Hollanda’nın dinî durumu şöyledir:

Nüfusun (18 yaşından yukarısı itibarıyla) yüzde 32’si Katolik, yüzde 21’i Protestan, yüzde 40’ı dinsiz (Hiçbir dine ve kiliseye bağlı olmayan), yüzde 4,3’ü Müslüman (Aleviler dahil), yüzde 0,5’i Hindudur. Hıristiyanlık bu ülkede ikinci dünya savaşının sonundan bu yana gerilemektedir. Öyle ki, halkın yüzde 40’ı dinden çıkmıştır.

Hollanda Müslümanları tam bir din, inanç, inandığı gibi yaşamak hürriyetinden yararlanmaktadır. Madde madde yazayım:

1. BAŞÖRTÜSÜ hürriyeti. Hollanda üniversitelerinde ve devlet okullarında, isteyen Müslüman kız öğrenciler başörtüsü takabilirler, onlara kimse bir şey demez, engel olmaya kalkışmaz. Başörtülü Müslüman kızları fakültelere, okullara almamak gibi despotluklar, zulümler orada düşünülemez bile.

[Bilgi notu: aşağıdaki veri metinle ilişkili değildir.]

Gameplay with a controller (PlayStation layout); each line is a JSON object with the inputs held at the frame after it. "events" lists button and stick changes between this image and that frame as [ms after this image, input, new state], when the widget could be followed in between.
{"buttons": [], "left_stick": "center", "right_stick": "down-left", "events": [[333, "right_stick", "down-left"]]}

2. NAMAZ: Bir işyerinde, fabrikada, kurumda çalışan Müslüman namaz kılmakta tamamen serbest ve hürdür. Çok yerde özel mescidler vardır. Onlara namaz kıldıkları için gerici, dinci diye hakaret edilmez.

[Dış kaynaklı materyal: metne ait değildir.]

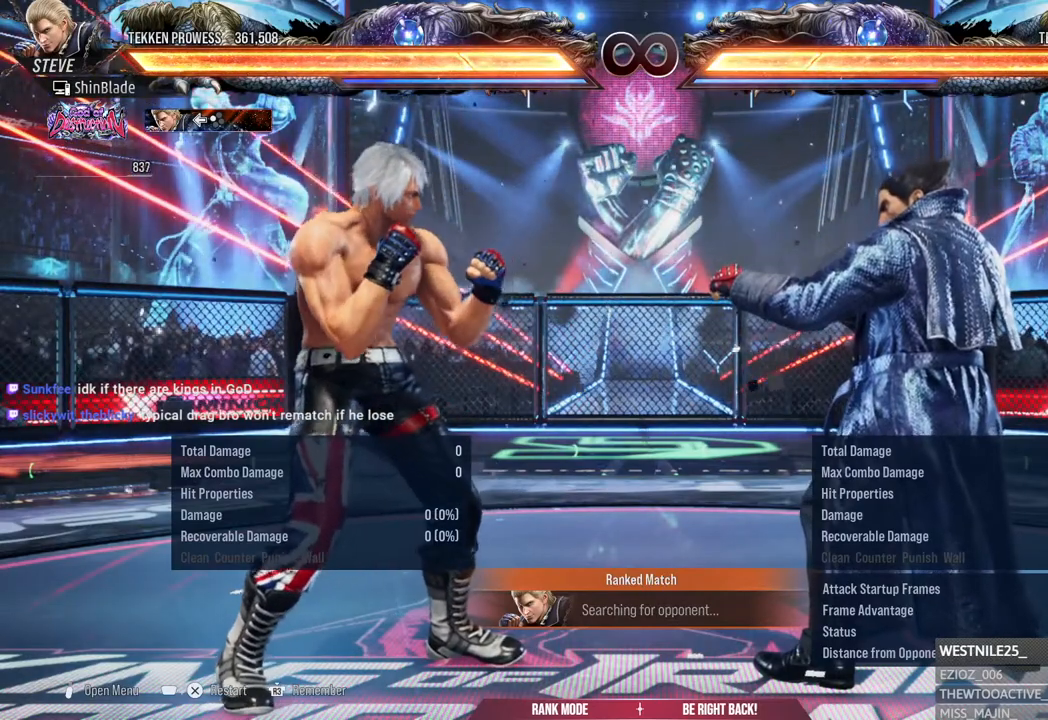
{"buttons": [], "left_stick": "center", "right_stick": "down-left", "events": []}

3. ORUÇ VE RAMAZAN: Ramazan ayında işyerleri oruç tutan Müslümanlar için kolaylıklar sağlar; iftara yetişmeleri için çalışma saatlerinde gereken değişiklikleri yapar.

4. HELAL YEMEK: Müslüman işçi çalıştıranlar, onlara verdikleri yemeklerin İslâm dininin kurallarına uygun olması hususunda dikkat ve titizlik gösterirler. Mezbahalarında Müslümanlar için helâl et kesimi yapılır.

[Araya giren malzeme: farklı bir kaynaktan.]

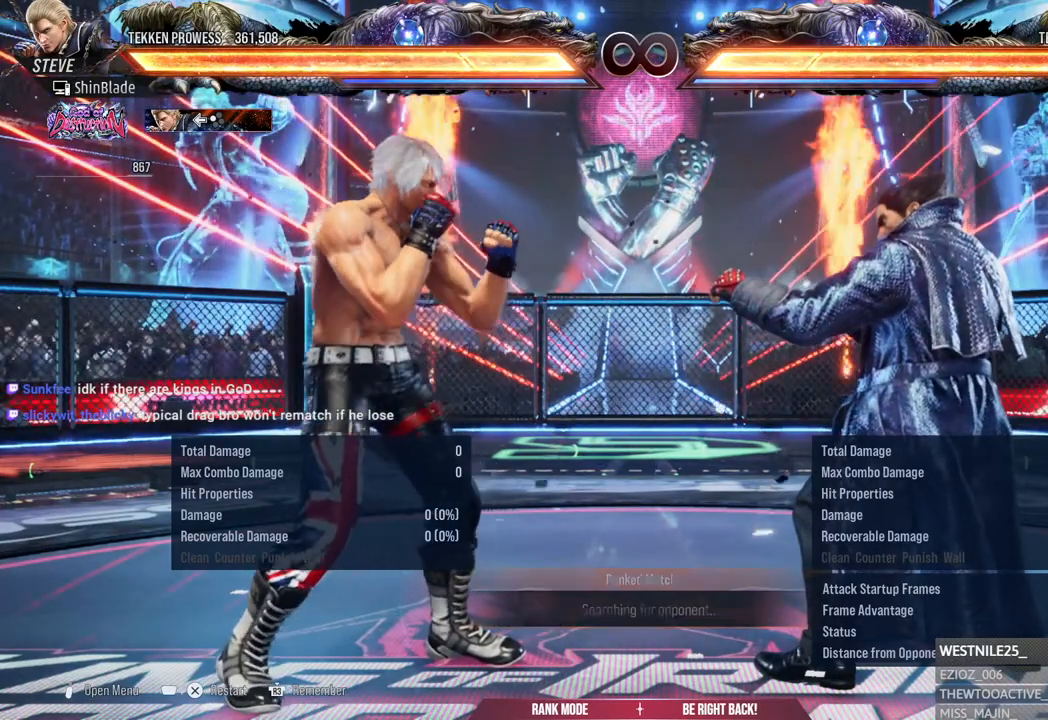
{"buttons": [], "left_stick": "center", "right_stick": "down-left", "events": []}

5. CAMİLER: Hollanda’da 300 kadar cami ve mescid vardır. Bir ara Hollanda devleti cami inşaatına maddî yardım yapıyordu. Sonra yardımları kaldırdılar ama yine de elden gelen desteği esirgemiyorlar. Cami ve mescid yapımını engellemek ve kösteklemek gibi bir şeyi akıllarının köşesinden bile geçirmezler.

6. DİN HÜRRİYETİ. Dindar ve sofu bir Müslüman o ülkede dinî inanç ve kanaatlerinden dolayı asla baskıya, tehdide, zulme mâruz kalmaz. Hiçbir Müslüman dinî inanç, görüş ve uygulamasından dolayı mahkemeye verilmez, zindana atılmaz, korkutulmaz.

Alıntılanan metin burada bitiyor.